Adapting to change – UK policy towards the ArcticArctic tourism

The commercial dimension

Decisions to invest in commercial projects are dependent on a combination of complex factors, including political will, economic viability, legal regimes and patterns of investment. However, the changes being seen in the Arctic and the reduction in summer sea-ice coverage in particular have led to growing commercial interest in the Arctic, both from a growing number of industries and a growing number of countries from across the world.

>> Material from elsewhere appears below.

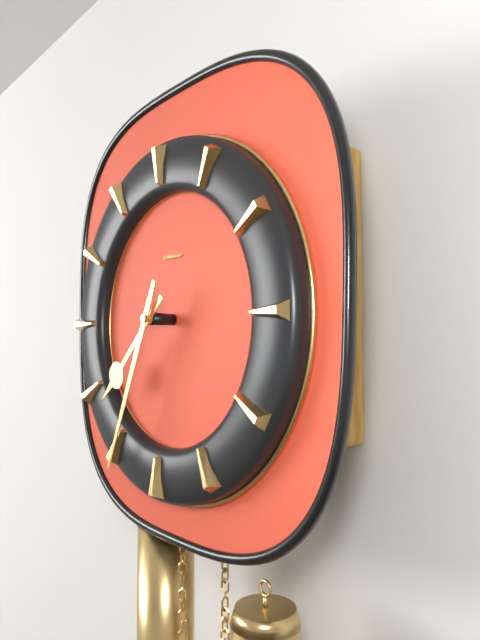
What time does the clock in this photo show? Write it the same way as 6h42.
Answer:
7h34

People in the Arctic, like anywhere else, have a right to pursue economic prosperity. The UK supports that right. However, extreme care has to be taken to ensure that in the pursuit of commercial opportunities, long-term or irreparable damage is not done to the natural environment or ecosystems of the Arctic, which themselves underpin the economic prosperity of many Arctic communities.

Energy security

The UK's energy security must be delivered alongside achievement of legally binding targets on reducing carbon emissions and promoting renewable energy. However, as the UK transitions to a low carbon economy, and with a decline in domestic oil and gas production, the UK will become increasingly reliant on imported energy. The UK believes that natural gas will continue to play an important role in the UK energy mix for many decades to come.

Shipping

Maritime transport and shipping in particular is an international, global industry in which the UK has a prominent role. It is the UK view that regulation of the industry should, therefore, take place on a global basis and be regulated universally without prejudice and be fair to everyone. The forum in which this is and should be carried out is the the International Marine Organisation (IMO,) where the UK plays, and will continue to play, a leading role. The IMO is an effective body with a substantial record of achievement.

The UK considers the existing international regulatory bodies to be effective. The United Nations Convention on the Law of the Sea (UNCLOS) remains most important and in the fields of maritime safety and prevention of pollution respectively the International Convention for the Safety of Life at Sea (SOLAS) and the International Convention for the Prevention of Pollution from Ships (MARPOL), both of which were developed in the forum of the IMO, will continue to be authoritative. The UK does not believe that it will be necessary or appropriate to make fundamental changes to existing international regimes for regulating Arctic, or other, shipping. The Arctic is an area of increasing importance for maritime transport. One of the principal effects of climate change on the Arctic will be to make the region more accessible to shipping.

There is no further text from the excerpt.